John Taylor’s Miracle

Museum Treasures

This watch was in John Taylor’s vest pocket during the martyrdom at Carthage Jail, and Brother Taylor, who later became President of the Church, believed that it saved his life.

John Taylor gave the following description of his feelings during the fateful minutes right before the Prophet Joseph Smith was killed at Carthage Jail: “Streams of fire as thick as my arm passed by me as these men fired, and, unarmed as we were, it looked like certain death. I remember feeling as though my time had come, but I do not know when, in any critical position, I was more calm, unruffled, and energetic, and acted with more promptness and decision.”1

This watch was in John Taylor’s vest pocket during that ordeal at Carthage Jail, and Brother Taylor, who later became President of the Church, believed that it saved his life.

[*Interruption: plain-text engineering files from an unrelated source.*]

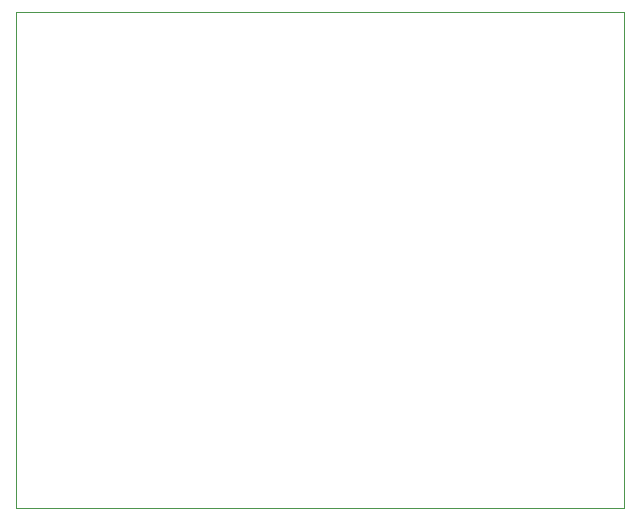
<source format=gbr>
%TF.GenerationSoftware,KiCad,Pcbnew,8.0.3*%
%TF.CreationDate,2024-09-06T18:55:24+02:00*%
%TF.ProjectId,nixie_supply,6e697869-655f-4737-9570-706c792e6b69,rev?*%
%TF.SameCoordinates,Original*%
%TF.FileFunction,Profile,NP*%
%FSLAX46Y46*%
G04 Gerber Fmt 4.6, Leading zero omitted, Abs format (unit mm)*
G04 Created by KiCad (PCBNEW 8.0.3) date 2024-09-06 18:55:24*
%MOMM*%
%LPD*%
G01*
G04 APERTURE LIST*
%TA.AperFunction,Profile*%
%ADD10C,0.050000*%
%TD*%
G04 APERTURE END LIST*
D10*
X174251100Y-84003600D02*
X122751100Y-84003600D01*
X174251100Y-126003600D02*
X174251100Y-84003600D01*
X122751100Y-126003600D02*
X174251100Y-126003600D01*
X122751100Y-84003600D02*
X122751100Y-126003600D01*
M02*

</source>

After fighting off the guns at the door with a walking stick, Brother Taylor ran to the window, hoping to find a chance of escape outside:

As I reached the window, and was on the point of leaping out, I was struck by a ball from the door about midway of my thigh. . . . I think some prominent nerve must have been severed or injured, for as soon as the ball struck me I . . . lost entirely and instantaneously all power of action or locomotion. I fell on to the window-sill, and cried out, “I am shot!” Not possessing any power to move, I felt myself falling outside of the window, but immediately I fell inside, from some, at that time, unknown cause.2

After being saved from falling out the window, Brother Taylor crawled toward the bed to climb under it for protection. Three more bullets struck him on the way—in his knee, arm, and hip. Soon Joseph Smith was shot and fell out the window, and their attackers retreated. Brother Taylor was moved to a nearby hotel to recover. Fearing that his watch and wallet would be stolen if he kept them with him, he sent them with Willard Richards back to his family in Nauvoo. Brother Taylor’s family was surprised when they saw the watch:

My family . . . were not a little startled to find that my watch had been struck with a ball. I sent for my vest, and, upon examination, it was found that there was a cut, as if with a knife, in the vest pocket which had contained my watch. In the pocket the fragments of the glass were found literally ground to powder. It then occurred to me that a ball had struck me at the time I felt myself falling out of the window, and that it was this force that threw me inside. I had often remarked to Mrs. Taylor the singular fact of finding myself inside the room, when I felt a moment before, after being shot, that I was falling out, and I never could account for it until then; but here the thing was fully elucidated, and was rendered plain to my mind. I was indeed falling out, when some villain aimed at my heart. The ball struck my watch, and forced me back; if I had fallen out I should assuredly have been killed, if not by the fall, by those around, and this ball, intended to dispatch me, was turned by an overruling Providence into a messenger of mercy, and saved my life. . . . I felt that the Lord had preserved me by a special act of mercy; that my time had not yet come, and that I still had a work to perform upon the earth.3

Considering the minimal damage to the watch, however, some have wondered whether it was actually hit by a bullet. In comparison, a bullet passing through Hyrum Smith’s body destroyed the watch that was in his vest pocket:

From the holes in his vest . . . and shirt, it appears evident that a ball must have been thrown from without, through the window, which entered his back on the right side, and passing through, lodged against his watch, which was in his right vest pocket, completely pulverizing the crystal and face, tearing off the hands and mashing the whole body of the watch.4

Historian Glen M. Leonard presents an alternate explanation for how John Taylor’s watch was damaged after he was shot in the thigh:

He collapsed on the wide sill, denting the back of his vest pocket watch. The force shattered the glass cover of the timepiece against his ribs and pushed the internal gear pins against the enamel face, popping out a small segment later mistakenly identified as a bullet hole.5

While this explanation clears up how the watch was damaged, it does not explain how John Taylor avoided falling out the window. As he related in the passage quoted above, “I felt myself falling outside of the window, but immediately I fell inside.”6 If the bullet did not push Brother Taylor back into the room, what miraculous occurrence did? Also, the extent of his injuries was relatively minor. To be shot at from all sides and receive only flesh wounds is a miracle in itself.

John Taylor did have “a work to perform upon the earth.”7 He later served several missions to Europe and the eastern United States, and in 1880 he was sustained as President of the Church.8

Regardless of how this watch was damaged, it stands as a testament to the protecting power of God in preserving John Taylor’s life.